The study was published last week online in the journal Blood. Researchers at Charite-University Medicine Berlin treated an HIV-infected man who also had acute myeloid leukemia -- a cancer of the immune system. They destroyed his own immune system using high-dose chemotherapy and radiation and gave him a stem-cell transplant. Stem cells can grow to become normal blood cells.

The patient,  at the time of transplant in February 2007, stopped taking anti-HIV medications.

Thirteen months into the treatment he underwent a relapse of leukemia followed by a second round of treatment and another stem cell transplant from the same donor.
 
The donor's stem cells contained a rare, inherited gene mutation that rendered them naturally resistant to HIV infection the authors say. They had hypothesised that the  HIV would reappear over time, but this did not happen.
 
The researchers report that though the patient has been off-anti-HIV drugs for three-and-a-half years he has no signs of either leukemia or HIV replication and his immune system is now healthy and functioning normally. They concluded that the results strongly suggest that the cure of HIV had been achieved in the patient.
 
However according to AIDS researchers, the report would hardly impact practice as this could possibly be a cure but it demanded a bit of a price, according to Dr Michael Saag, professor of medicine and director of the University of Alabama at Birmingham AIDS Center.

Medical experts say the study provides a proof of the correctness of the understanding of HIV biology and that of the concept that if all the cells in the body producing HIV could be replaced with uninfected normal cells, HIV could be cured.

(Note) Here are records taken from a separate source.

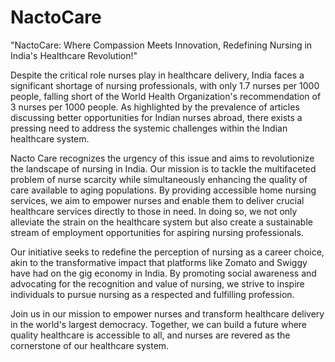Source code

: # NactoCare

"NactoCare: Where Compassion Meets Innovation, Redefining Nursing in India's Healthcare Revolution!"

Despite the critical role nurses play in healthcare delivery, India faces a significant shortage of nursing professionals, with only 1.7 nurses per 1000 people, falling short of the World Health Organization's recommendation of 3 nurses per 1000 people. As highlighted by the prevalence of articles discussing better opportunities for Indian nurses abroad, there exists a pressing need to address the systemic challenges within the Indian healthcare system.

Nacto Care recognizes the urgency of this issue and aims to revolutionize the landscape of nursing in India. Our mission is to tackle the multifaceted problem of nurse scarcity while simultaneously enhancing the quality of care available to aging populations. By providing accessible home nursing services, we aim to empower nurses and enable them to deliver crucial healthcare services directly to those in need. In doing so, we not only alleviate the strain on the healthcare system but also create a sustainable stream of employment opportunities for aspiring nursing professionals.

Our initiative seeks to redefine the perception of nursing as a career choice, akin to the transformative impact that platforms like Zomato and Swiggy have had on the gig economy in India. By promoting social awareness and advocating for the recognition and value of nursing, we strive to inspire individuals to pursue nursing as a respected and fulfilling profession.

Join us in our mission to empower nurses and transform healthcare delivery in the world's largest democracy. Together, we can build a future where quality healthcare is accessible to all, and nurses are revered as the cornerstone of our healthcare system.
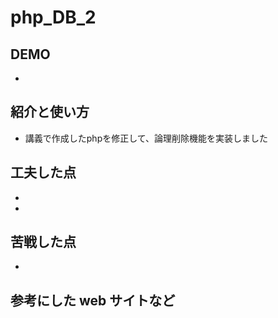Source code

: # php_DB_2

## DEMO

  - 

## 紹介と使い方

  - 講義で作成したphpを修正して、論理削除機能を実装しました



## 工夫した点

  - 

  - 

## 苦戦した点

  - 
  
   

## 参考にした web サイトなど

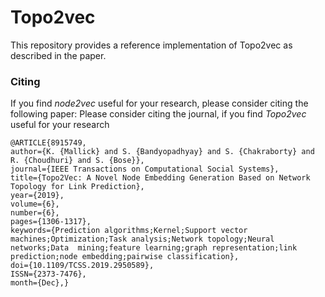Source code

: # Topo2vec
This repository provides a reference implementation of Topo2vec as described in the paper.

### Citing
If you find *node2vec* useful for your research, please consider citing the following paper:
Please consider citing the journal, if you find *Topo2vec* useful for your research

	@ARTICLE{8915749,
    author={K. {Mallick} and S. {Bandyopadhyay} and S. {Chakraborty} and R. {Choudhuri} and S. {Bose}},
    journal={IEEE Transactions on Computational Social Systems},
    title={Topo2Vec: A Novel Node Embedding Generation Based on Network Topology for Link Prediction},
    year={2019},
    volume={6},
    number={6},
    pages={1306-1317},
    keywords={Prediction algorithms;Kernel;Support vector machines;Optimization;Task analysis;Network topology;Neural networks;Data  mining;feature learning;graph representation;link prediction;node embedding;pairwise classification},
    doi={10.1109/TCSS.2019.2950589},
    ISSN={2373-7476},
    month={Dec},}
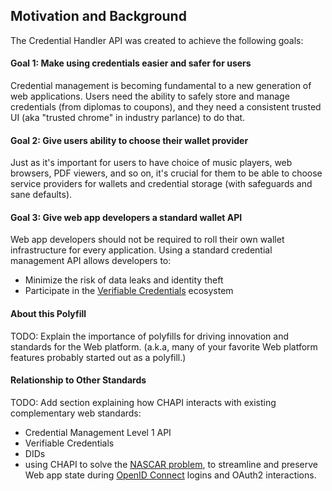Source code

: ## Motivation and Background

The Credential Handler API was created to achieve the following goals:

#### Goal 1: Make using credentials easier and safer for users

Credential management is becoming fundamental to a new generation of web 
applications. Users need the ability to safely store and manage credentials 
(from diplomas to coupons), and they need a consistent trusted UI (aka "trusted 
chrome" in industry parlance) to do that.

#### Goal 2: Give users ability to choose their wallet provider

Just as it's important for users to have choice of music players, web browsers,
PDF viewers, and so on, it's crucial for them to be able to choose service
providers for wallets and credential storage (with safeguards and sane defaults).

#### Goal 3: Give web app developers a standard wallet API

Web app developers should not be required to roll their own wallet 
infrastructure for every application. Using a standard credential management
API allows developers to:

* Minimize the risk of data leaks and identity theft
* Participate in the [Verifiable Credentials](https://w3c.github.io/vc-data-model/) 
  ecosystem  

#### About this Polyfill

TODO: Explain the importance of polyfills for driving innovation and standards
for the Web platform. (a.k.a, many of your favorite Web platform features
probably started out as a polyfill.) 

#### Relationship to Other Standards

TODO: Add section explaining how CHAPI interacts with existing complementary
web standards:

* Credential Management Level 1 API
* Verifiable Credentials
* DIDs
* using CHAPI to solve the [NASCAR problem](https://indieweb.org/NASCAR_problem), 
  to streamline and preserve Web app state during 
  [OpenID Connect](https://openid.net/specs/openid-connect-core-1_0.html) logins
  and OAuth2 interactions.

However, HIV infection is not always associated with the fatal outcome that was the norm in the '90s, following which more effective drugs against the infection have been developed.

It is now possible to keep HIV infected people in reasonably good health even up to the 90s.

Another dampener to the treatment's potential appeal is the cost factor which could involved hundreds of thousands of dollars for each patient who gets it, he said.